# Passage for review:

Do not tell me as an excuse that all these men could have work if they but wanted it. That is not true. On the contrary, it is palpably false. In the city of New York alone, according to the abstract recently issued by the national bureau of labor, there are nearly four hundred thousand of workingmen and women in enforced idleness and in the country at large there are literally millions for whom there is no employment. Here is where to place the blame instead of upon the helpless victims, the “unworthy” poor; and here, too, is where to apply the remedy.
But I do not blame even those who become hoboes and tramps, rather than spend their lives in slavish tasks for the benefit of others who look down upon them with scorn as beasts of burden. I would rather be branded as belonging to the “unworthy” poor than to be insulted by being classed with the “worthy” poor.
The “worthy” poor! Think of that! It is society’s inadvertent confession of its own crime. It is precisely as if we said “innocent convicts,” and yet made no pretension to setting the innocent victims free.
Bernard Shaw is right. Poverty is civilization’s greatest crime. And this crime cannot be atoned for by “charity.” Rockefeller’s Sunday school will count for no more than a brothel when the babies murdered at Ludlow confront him in the day of judgment.
Rockefeller’s income is a hundred million dollars a year. It is pure robbery. Not a dollar of it does he produce. It is all taken from those in whose sweat and agony it is produced, and that is the reason they are poor and tired and discouraged and get drunk and recruit the ranks of the “unworthy” poor. If I had to exist as many of those poor wretches do — and we have them at our very doors — I, too, would probably get drunk as often as I had the chance.
There is a cause for poverty, and that cause can be removed, and when it is removed there will be few, if any poor, “worthy” or “unworthy.” The very fact that a poor wretch is “unworthy” pleads most accusingly and irresistibly in his behalf. The cause of his “unworthiness” may be found in his heredity or environment, and in any event outside of and beyond himself, and he should no more be punished for it than if he were the victim of cancer or epilepsy.

# Data section:
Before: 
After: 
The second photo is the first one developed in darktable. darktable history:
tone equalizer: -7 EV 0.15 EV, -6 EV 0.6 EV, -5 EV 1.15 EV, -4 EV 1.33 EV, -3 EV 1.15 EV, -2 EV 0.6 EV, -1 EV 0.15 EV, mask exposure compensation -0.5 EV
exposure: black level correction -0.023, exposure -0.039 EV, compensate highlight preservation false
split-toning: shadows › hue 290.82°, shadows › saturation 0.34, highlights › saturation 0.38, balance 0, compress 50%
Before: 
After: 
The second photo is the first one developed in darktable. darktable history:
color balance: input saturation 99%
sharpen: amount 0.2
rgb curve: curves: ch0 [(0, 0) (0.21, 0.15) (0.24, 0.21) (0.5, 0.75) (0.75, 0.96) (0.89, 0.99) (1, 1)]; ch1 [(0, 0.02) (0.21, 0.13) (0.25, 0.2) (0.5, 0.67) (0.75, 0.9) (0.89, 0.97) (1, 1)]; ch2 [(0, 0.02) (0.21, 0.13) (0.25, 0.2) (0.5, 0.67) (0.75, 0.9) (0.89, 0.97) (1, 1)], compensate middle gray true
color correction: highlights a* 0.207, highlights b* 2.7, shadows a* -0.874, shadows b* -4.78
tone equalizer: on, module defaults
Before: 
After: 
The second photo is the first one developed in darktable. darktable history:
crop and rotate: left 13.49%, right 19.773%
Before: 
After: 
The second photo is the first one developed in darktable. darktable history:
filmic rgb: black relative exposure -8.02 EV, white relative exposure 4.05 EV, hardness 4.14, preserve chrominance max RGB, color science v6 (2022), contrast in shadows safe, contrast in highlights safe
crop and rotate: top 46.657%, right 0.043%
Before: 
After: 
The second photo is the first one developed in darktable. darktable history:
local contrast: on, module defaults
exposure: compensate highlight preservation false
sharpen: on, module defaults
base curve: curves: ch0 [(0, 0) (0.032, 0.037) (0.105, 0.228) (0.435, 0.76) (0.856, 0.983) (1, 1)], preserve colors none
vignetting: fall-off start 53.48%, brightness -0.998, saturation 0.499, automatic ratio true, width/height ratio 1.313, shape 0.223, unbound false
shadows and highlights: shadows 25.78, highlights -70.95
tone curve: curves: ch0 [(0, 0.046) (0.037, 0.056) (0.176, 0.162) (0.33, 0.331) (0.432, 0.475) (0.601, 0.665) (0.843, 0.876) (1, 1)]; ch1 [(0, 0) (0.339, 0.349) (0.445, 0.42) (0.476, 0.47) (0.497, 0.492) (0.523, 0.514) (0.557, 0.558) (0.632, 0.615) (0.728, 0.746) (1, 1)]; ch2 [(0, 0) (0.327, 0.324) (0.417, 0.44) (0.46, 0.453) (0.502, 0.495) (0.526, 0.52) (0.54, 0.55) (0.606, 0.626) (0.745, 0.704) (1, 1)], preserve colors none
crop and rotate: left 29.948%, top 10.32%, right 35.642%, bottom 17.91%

# Exercise set:
- A) Answer these questions from the passage on poverty above, one answer per line, marked as the questions are:
(i) How many workingmen and women in New York City are in enforced idleness, according to the abstract from the national bureau of labor?
(ii) What yearly income is given for Rockefeller?
(iii) Which two illnesses does the passage compare the poor wretch's "unworthiness" to?
- B) Write the next part of the passage on poverty, beginning after its final sentence.

# Responses to the exercise:
- A)
(i) Nearly four hundred thousand.
(ii) A hundred million dollars a year.
(iii) Cancer and epilepsy.

- B)
A vast amount of fraud, hypocrisy, and false pretense parades as “charity” for the purpose of diverting attention from the cause of the poverty it affects to relieve.
It is not “charity” that the poor want, or that will change their unfortunate condition. It is justice, and to obtain that the whole modern world is in a state of increasingly intelligent and portentous agitation.
As long as the few own the sources of wealth, the machinery of production and the means of life, the many will be condemned to work for them as the miners of Colorado and Montana work for Rockefeller, with the result that the few pile up millions and billions and rot in luxury and self-indulgence, while the millions that are robbed riot and rot in poverty and filth. The exploitation of the many by the few is now on trial before the world, and when that trial is ended and the exploitation of man by man ceases and society is organized upon the basis of the enlightened mutual interests of all, democracy will dawn, men will be brothers, war will cease, poverty will be a hideous nightmare of the past, and the sun of a new civilization will light the world.
Eugene V. Debs (1855-1926) was a union leader and socialist.